**What you are asked to do**
Set the listing down exactly; no pictures.

**Information shown**
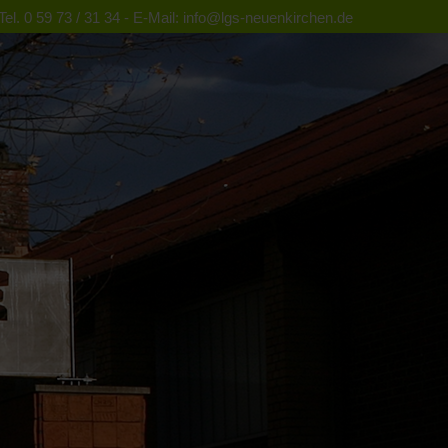
el. 0 59 73 / 31 34 - E-Mail: info@lgs-neuenkirchen.de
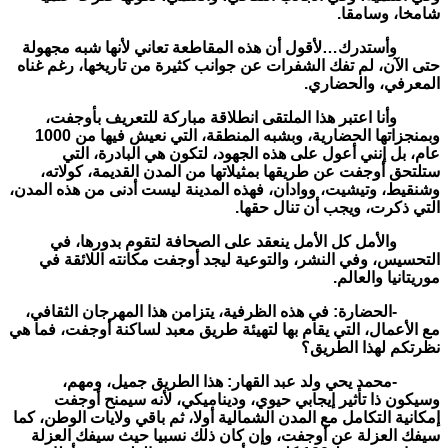
شامخا، وسامقا.
وأستدرك…لأقول أن هذه المقاطعة تعاني لأنها شبه مجهولة
حتى الآن، لم تفك الشفرات عن جوانب كثيرة من تاريخها، رغم غناه
المعرفي، والحضاري.
وأنا اعتبر هذا الملتقى انطلاقة مباركة للتعريف بأوجفت،
وبمنجزاتها الحضارية، وبشبه المنطقة، التي نعيش فيها من 1000
عام، بل إنني أعول على هذه الجهود، لتكون هي البادرة، التي
ستلتحق أوجفت عن طريقها بمثيلاتها من المدن القديمة، كولاته،
وشنقيط، وتيشيت، ووادان، فهذه المدينة ليست أدنى من هذه المدن،
التي ذكرت، ويجب أن تنال حقها.
والأمل كل الأمل ينعقد على الصحافة لتقوم بدورها، في
التحسيس، وفي النشر، والتوعية ليجد أوجفت مكانته اللائقة في
موريتانيا والعالم.
-الحضارة: في هذه الظرفية، يتزامن هذا المهرجان الثقافي،
مع الأعمال، التي يقام بها لتهيئة طريق معبد لساكنة أوجفت، فما هي
نظرتكم لهذا الطريق؟
-محمد يحي ولد عبد القهار: هذا الطريق جميل، ومهم،
وسيكون ذا تأثير إيجابي حيوي، وديناميكي، لأنه سيمنح أوجفت
إمكانية التكامل مع المدن الشمالية أولا، ثم باقي ولايات الوطن، كما
سيفك العزلة عن أوجفت، وإن كان ذلك نسبيا حيث سيفك العزلة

**Response area**
el. 0 59 73 / 31 34 - E-Mail: info@lgs-neuenkirchen.de
شامخا، وسامقا.
وأستدرك…لأقول أن هذه المقاطعة تعاني لأنها شبه مجهولة
حتى الآن، لم تفك الشفرات عن جوانب كثيرة من تاريخها، رغم غناه
المعرفي، والحضاري.
وأنا اعتبر هذا الملتقى انطلاقة مباركة للتعريف بأوجفت،
وبمنجزاتها الحضارية، وبشبه المنطقة، التي نعيش فيها من 1000
عام، بل إنني أعول على هذه الجهود، لتكون هي البادرة، التي
ستلتحق أوجفت عن طريقها بمثيلاتها من المدن القديمة، كولاته،
وشنقيط، وتيشيت، ووادان، فهذه المدينة ليست أدنى من هذه المدن،
التي ذكرت، ويجب أن تنال حقها.
والأمل كل الأمل ينعقد على الصحافة لتقوم بدورها، في
التحسيس، وفي النشر، والتوعية ليجد أوجفت مكانته اللائقة في
موريتانيا والعالم.
-الحضارة: في هذه الظرفية، يتزامن هذا المهرجان الثقافي،
مع الأعمال، التي يقام بها لتهيئة طريق معبد لساكنة أوجفت، فما هي
نظرتكم لهذا الطريق؟
-محمد يحي ولد عبد القهار: هذا الطريق جميل، ومهم،
وسيكون ذا تأثير إيجابي حيوي، وديناميكي، لأنه سيمنح أوجفت
إمكانية التكامل مع المدن الشمالية أولا، ثم باقي ولايات الوطن، كما
سيفك العزلة عن أوجفت، وإن كان ذلك نسبيا حيث سيفك العزلة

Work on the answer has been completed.